Hardline conservatives demands matter because Trump has prioritized them
Trump’s interest in the House’s immigration debate was muddled. In the span of two weeks he came out against a Republican “compromise” immigration bill, expressed support for both the “compromise” and a more conservative version of the policy, told Republicans to stop “wasting time” with negotiations altogether, then hours before the vote endorsed the final GOP “compromise.”

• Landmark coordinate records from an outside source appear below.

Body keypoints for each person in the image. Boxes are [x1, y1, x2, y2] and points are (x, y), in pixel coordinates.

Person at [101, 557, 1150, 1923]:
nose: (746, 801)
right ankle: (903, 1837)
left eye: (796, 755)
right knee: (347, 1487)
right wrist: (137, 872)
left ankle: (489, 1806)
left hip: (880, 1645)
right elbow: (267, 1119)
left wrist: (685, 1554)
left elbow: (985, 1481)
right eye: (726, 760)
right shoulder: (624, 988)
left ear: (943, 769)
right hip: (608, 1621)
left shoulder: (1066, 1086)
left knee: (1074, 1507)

The Guardian’s Ben Jacobs captured Trump’s erratic positions in a tweet this weekend:
These tweets are three days apart pic.twitter.com/Yc8tpfXTMz
— Ben Jacobs (@Bencjacobs) June 30, 2018
But outside of the House’s negotiations, Trump has made his ideological positions on immigration policy pretty clear: He and his administration have repeatedly turned to conservative immigration hardliners like Sens. David Perdue (R-GA) and Tom Cotton (AR), and Reps. Bob Goodlatte (R-VA) and Meadows in the House, who have been working on extremely partisan immigration proposals that have no chance of passing the Senate.
Trump has done two things: He has both continued to force Congress’s hand on immigration issues from DACA to family separations at the border, and maintained a position on the issue that doesn’t lend itself to making law.

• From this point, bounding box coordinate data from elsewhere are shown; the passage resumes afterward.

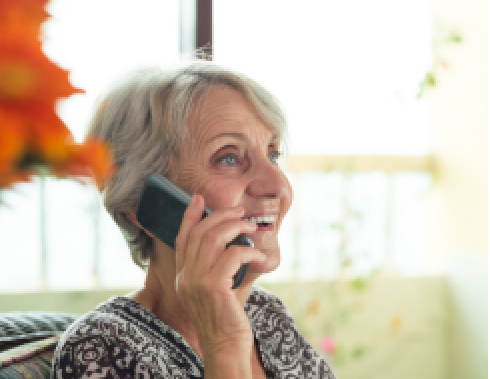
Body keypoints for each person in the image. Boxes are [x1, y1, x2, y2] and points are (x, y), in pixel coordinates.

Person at [51, 62, 336, 378]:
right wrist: (224, 344)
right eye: (229, 158)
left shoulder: (265, 315)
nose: (279, 186)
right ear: (144, 204)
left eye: (272, 155)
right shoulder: (101, 348)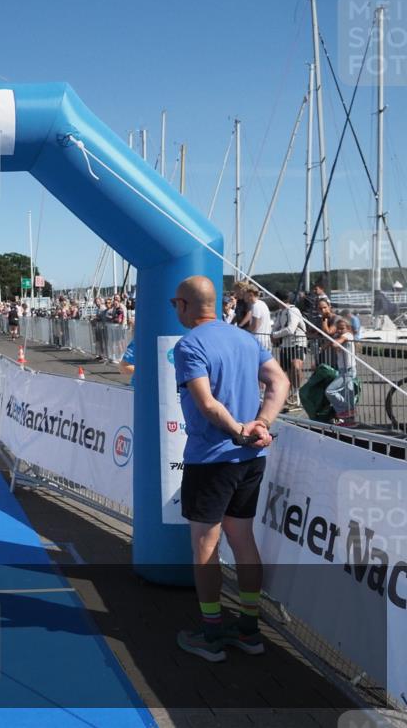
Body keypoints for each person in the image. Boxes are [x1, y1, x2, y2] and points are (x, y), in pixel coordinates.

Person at [170, 276, 288, 662]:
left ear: (186, 305)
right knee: (243, 540)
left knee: (205, 547)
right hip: (250, 459)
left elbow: (206, 404)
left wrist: (241, 431)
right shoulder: (244, 338)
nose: (175, 310)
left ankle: (212, 633)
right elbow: (279, 381)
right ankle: (250, 629)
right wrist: (261, 425)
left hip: (213, 459)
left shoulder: (190, 345)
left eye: (176, 304)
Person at [270, 294, 307, 410]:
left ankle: (298, 394)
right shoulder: (280, 313)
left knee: (296, 366)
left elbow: (291, 329)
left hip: (297, 342)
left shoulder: (293, 310)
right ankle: (293, 396)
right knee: (289, 370)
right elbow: (276, 326)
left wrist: (275, 335)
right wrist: (273, 332)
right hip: (285, 345)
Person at [324, 318, 358, 427]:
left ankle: (346, 410)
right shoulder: (340, 336)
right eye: (337, 329)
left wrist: (333, 341)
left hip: (348, 370)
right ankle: (350, 421)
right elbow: (329, 340)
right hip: (343, 369)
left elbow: (335, 345)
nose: (339, 331)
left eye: (341, 328)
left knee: (330, 391)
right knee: (348, 395)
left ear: (348, 328)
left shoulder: (348, 335)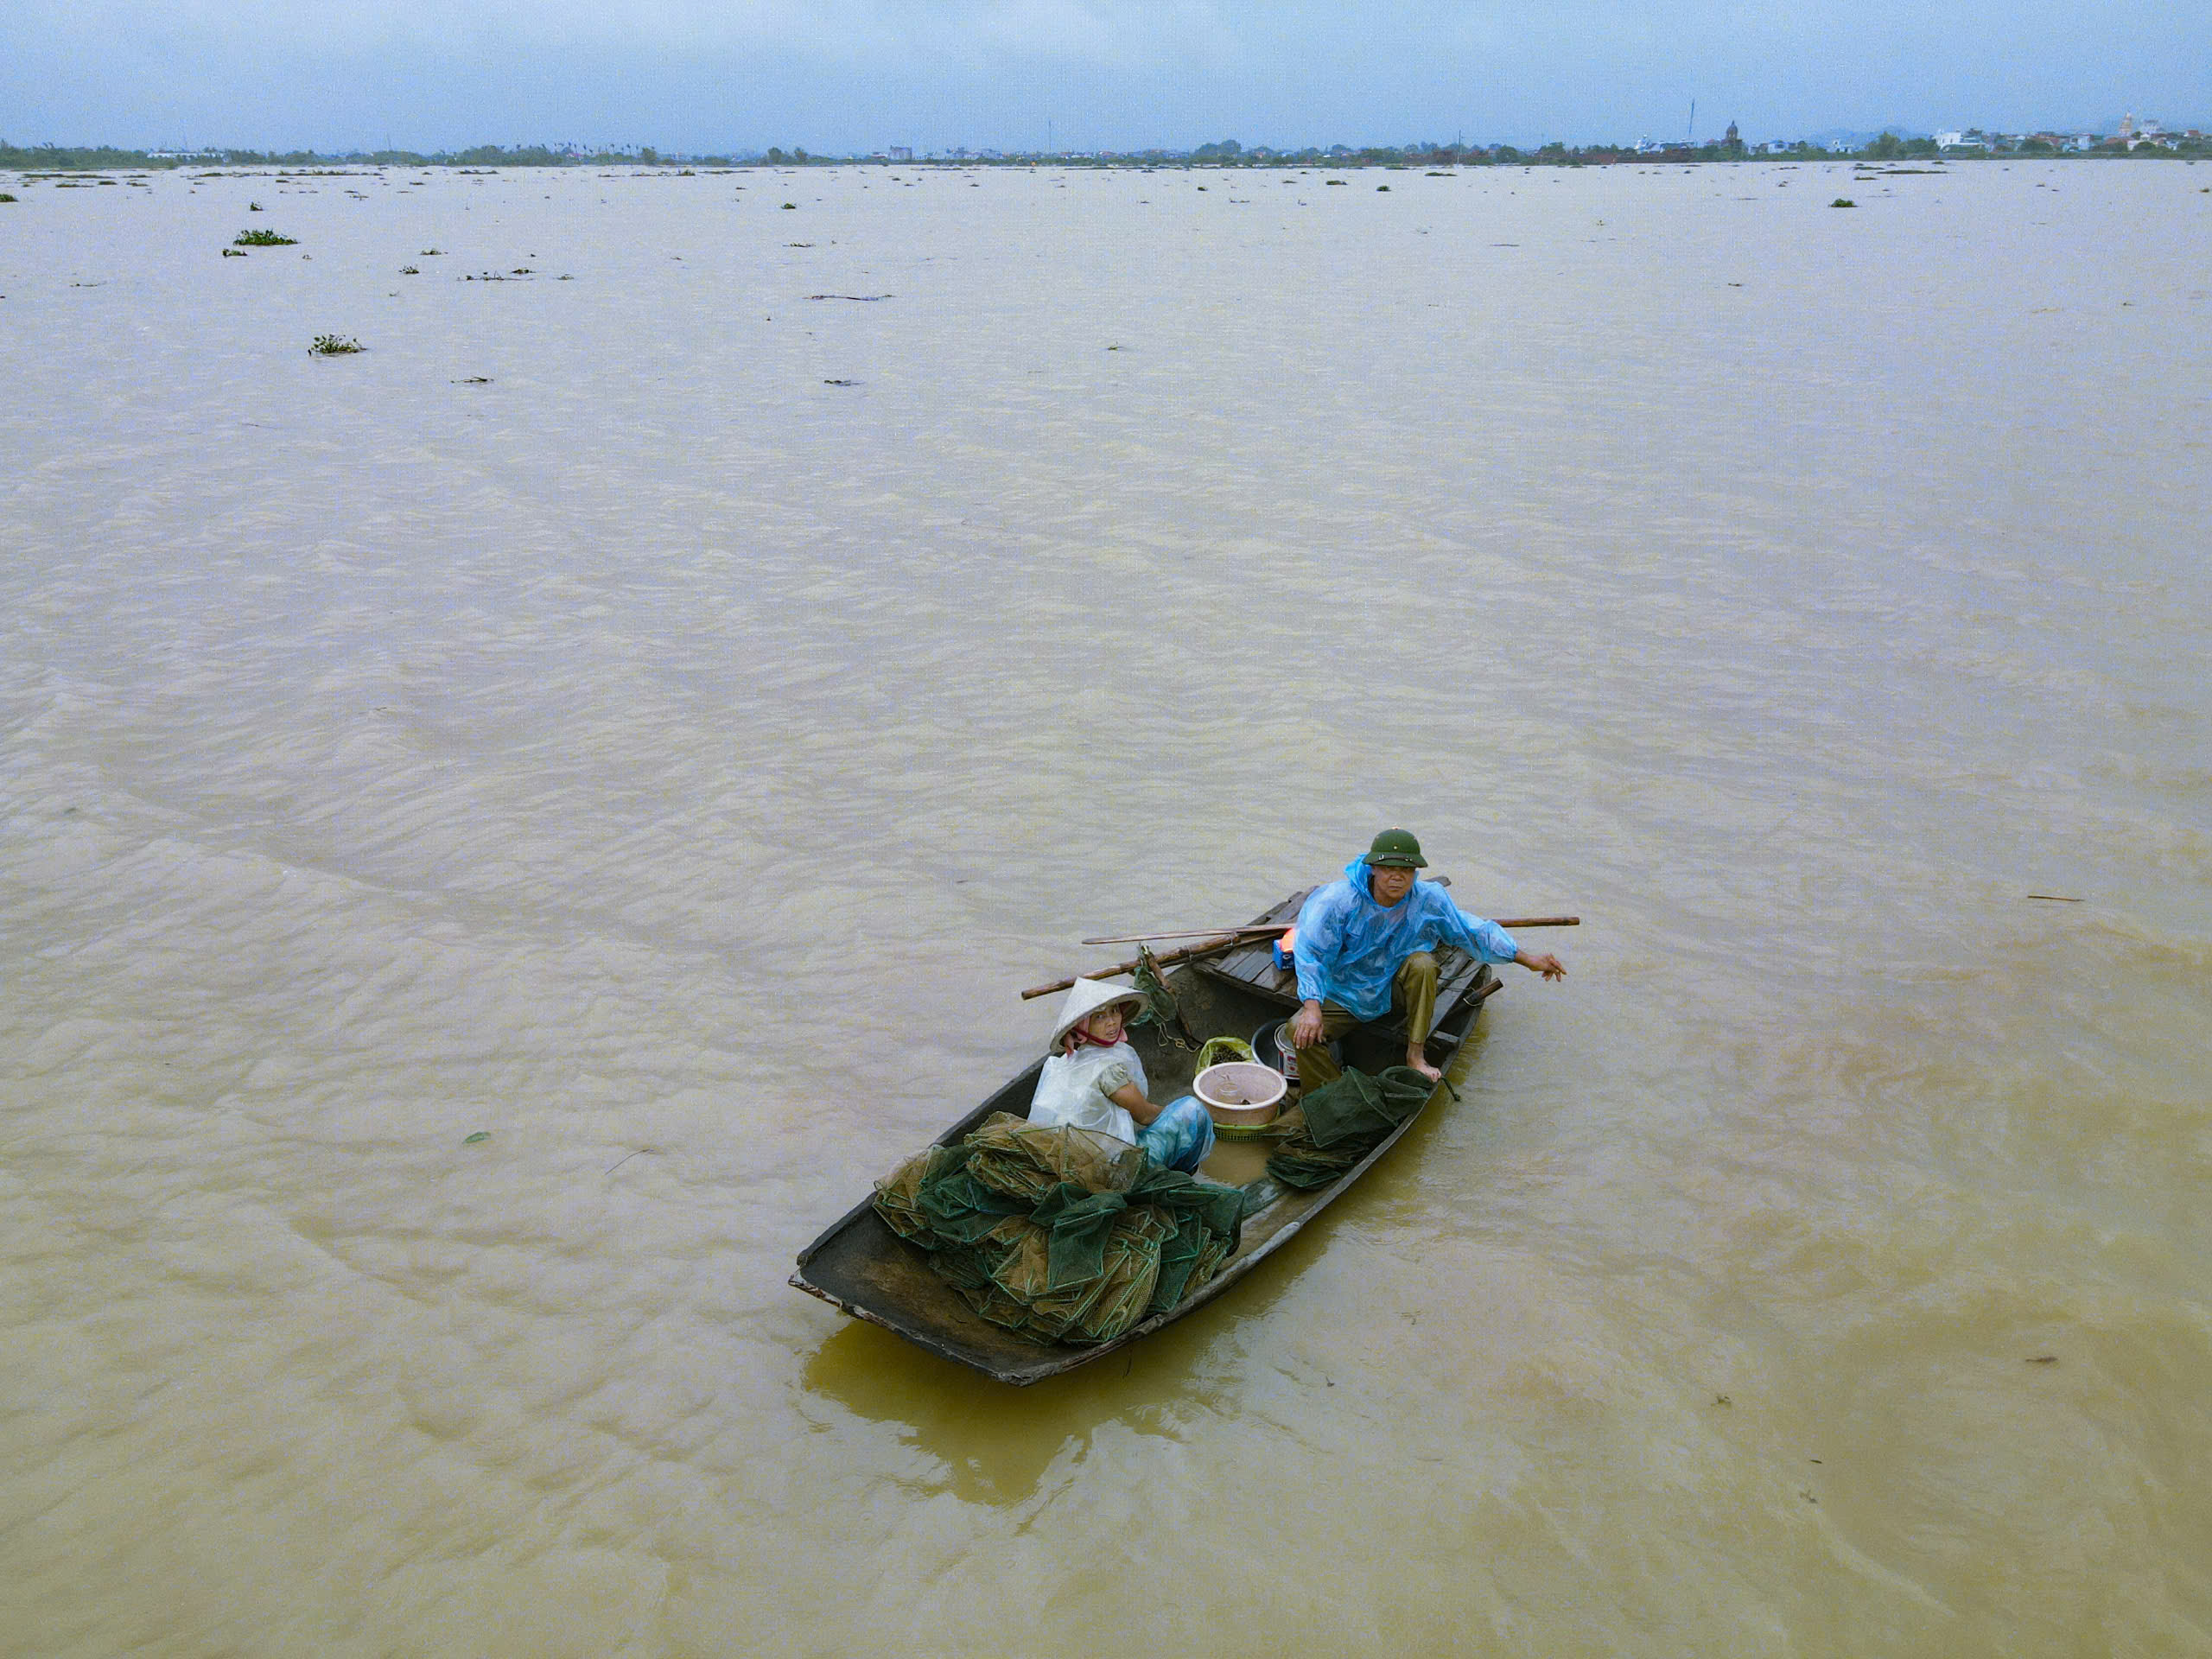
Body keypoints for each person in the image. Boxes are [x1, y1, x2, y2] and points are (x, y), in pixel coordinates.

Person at [1289, 828, 1567, 1087]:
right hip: (1346, 992)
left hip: (1393, 988)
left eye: (1405, 870)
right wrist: (1312, 1007)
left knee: (1423, 964)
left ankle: (1415, 1056)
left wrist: (1527, 959)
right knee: (1297, 1030)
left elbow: (1471, 930)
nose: (1396, 877)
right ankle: (1329, 1099)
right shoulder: (1339, 901)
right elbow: (1311, 953)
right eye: (1388, 868)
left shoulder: (1428, 899)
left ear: (1415, 873)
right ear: (1373, 868)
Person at [1029, 977, 1217, 1173]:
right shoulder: (1108, 1070)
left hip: (1076, 1160)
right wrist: (1177, 1116)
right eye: (1100, 1017)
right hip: (1112, 1170)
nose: (1111, 1022)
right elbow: (1144, 1116)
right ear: (1083, 1026)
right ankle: (1181, 1173)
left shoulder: (1065, 1062)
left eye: (1115, 1011)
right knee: (1192, 1109)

When it comes to immigration, there’s a political reality Republicans will have to come to terms with: There isn’t a proposal that can please an immigration hawk and get 60 votes in the Senate. As the House has just shown, there isn’t even a bill that can please immigration hawks and gain enough Republican support to pass.
It makes the path toward a solution near impossible.

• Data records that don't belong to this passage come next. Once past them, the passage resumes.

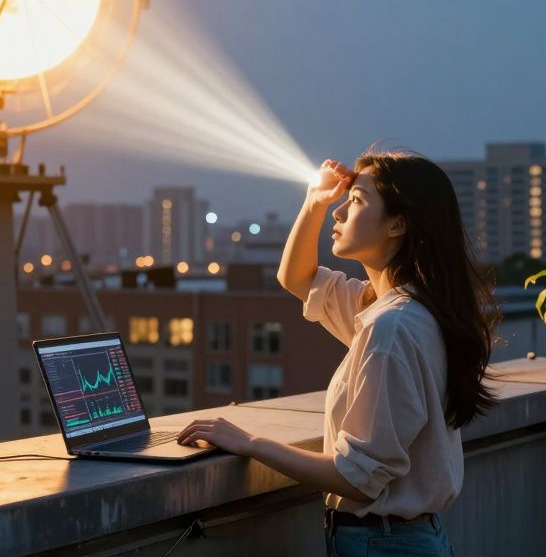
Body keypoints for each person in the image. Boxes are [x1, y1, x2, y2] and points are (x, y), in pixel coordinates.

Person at [177, 149, 499, 555]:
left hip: (384, 543)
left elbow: (357, 478)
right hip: (403, 540)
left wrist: (251, 442)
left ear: (399, 223)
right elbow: (297, 278)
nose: (339, 212)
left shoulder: (392, 327)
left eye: (358, 201)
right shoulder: (397, 309)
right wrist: (314, 202)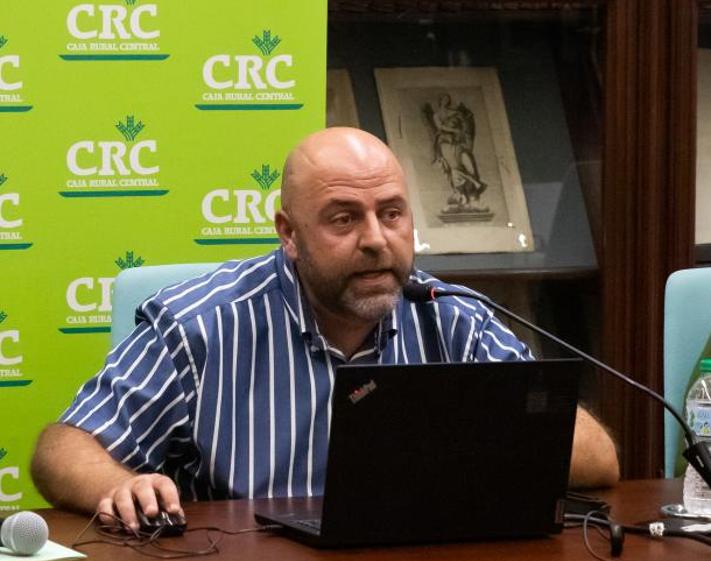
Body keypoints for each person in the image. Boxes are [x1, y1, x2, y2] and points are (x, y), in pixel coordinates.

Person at [31, 127, 619, 529]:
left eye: (392, 214)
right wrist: (119, 486)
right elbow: (63, 448)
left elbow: (599, 463)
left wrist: (488, 425)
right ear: (289, 233)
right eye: (344, 219)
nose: (375, 240)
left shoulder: (448, 314)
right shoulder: (199, 324)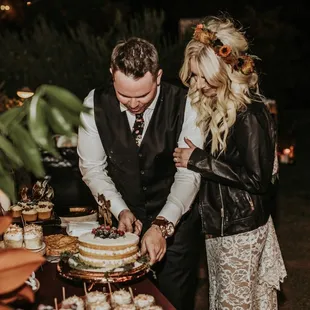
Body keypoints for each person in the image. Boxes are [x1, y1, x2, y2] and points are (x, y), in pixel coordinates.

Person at [77, 37, 203, 310]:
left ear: (158, 76)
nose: (134, 104)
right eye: (124, 95)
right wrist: (120, 210)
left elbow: (189, 173)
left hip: (176, 225)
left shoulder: (187, 103)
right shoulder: (93, 104)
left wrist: (162, 224)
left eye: (143, 95)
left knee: (173, 303)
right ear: (112, 74)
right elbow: (92, 169)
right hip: (121, 229)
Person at [173, 16, 287, 309]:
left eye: (202, 76)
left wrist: (198, 160)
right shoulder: (224, 106)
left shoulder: (250, 114)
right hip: (223, 225)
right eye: (194, 76)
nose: (196, 85)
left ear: (224, 70)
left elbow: (257, 179)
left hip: (241, 230)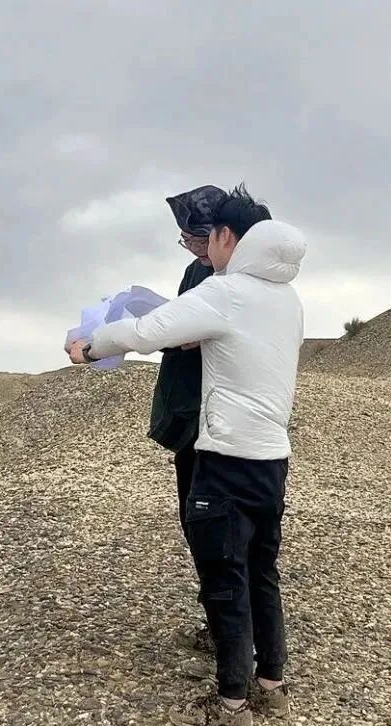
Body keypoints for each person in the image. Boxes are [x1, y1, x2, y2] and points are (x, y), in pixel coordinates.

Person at [69, 185, 305, 726]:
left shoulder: (226, 292)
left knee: (223, 578)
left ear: (226, 237)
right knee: (260, 572)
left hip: (224, 460)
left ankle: (231, 708)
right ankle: (272, 687)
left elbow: (145, 332)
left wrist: (89, 347)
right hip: (272, 460)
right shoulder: (287, 298)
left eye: (207, 237)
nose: (203, 248)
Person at [154, 185, 227, 658]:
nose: (192, 247)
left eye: (196, 238)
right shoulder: (196, 270)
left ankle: (230, 638)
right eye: (185, 239)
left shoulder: (234, 278)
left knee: (217, 525)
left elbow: (194, 334)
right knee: (194, 519)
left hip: (219, 418)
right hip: (189, 413)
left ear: (221, 234)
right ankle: (218, 623)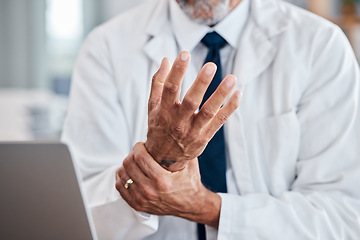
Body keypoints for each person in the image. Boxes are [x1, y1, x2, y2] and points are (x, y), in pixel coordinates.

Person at [62, 0, 360, 239]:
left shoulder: (320, 46)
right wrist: (158, 160)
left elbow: (343, 218)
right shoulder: (106, 48)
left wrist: (209, 209)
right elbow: (81, 212)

Moderate Republicans don’t many viable options for a path forward
There was a clear sense of frustration and anger among moderate Republicans by the end of this week; it was a “missed opportunity,” GOP lawmakers were heard lamenting to each other.
Publicly, many moderate Republicans decided to blame Democrats for their GOP “compromise” bill’s failure. Privately, they knew this bill was a Republican failure.
Neither proposal was designed to receive Democratic support. Democrats were not involved in negotiations or drafting the proposal. They were not allowed to offer amendments to the final product at any time in the process. There’s no getting around it: This was about Republicans and Republicans only.
Now, moderate Republicans have no option but to try to regain the trust of their Democratic colleagues.
“We are going to look at every option that we have to bring a bill to the floor,” Denham said, admitting their options are limited. House Republican leadership — a.k.a. House Speaker Paul Ryan — has shown a reluctance to allow votes on bipartisan immigration bills on the floor.
Moderates could choose to pursue another discharge petition, a legislative maneuver that would force votes on pieces of immigration legislation if it gets 218 signatories. But due to House rules, they’d have to gather support for the petition and file it within a week.
These moderate Republicans came two GOP signatures short of forcing votes on several bipartisan immigration bills when they tried to push a discharge petition earlier this month. One of the signatures on the first petition (former Pennsylvania moderate Charlie Dent) has already left Congress. And having just failed to pass two immigration bills, others on the original petition have voted on the legislation they wanted to throw their support behind.
The path to a DACA fix looks like it has hit a dead end. At least until the composition of Congress changes.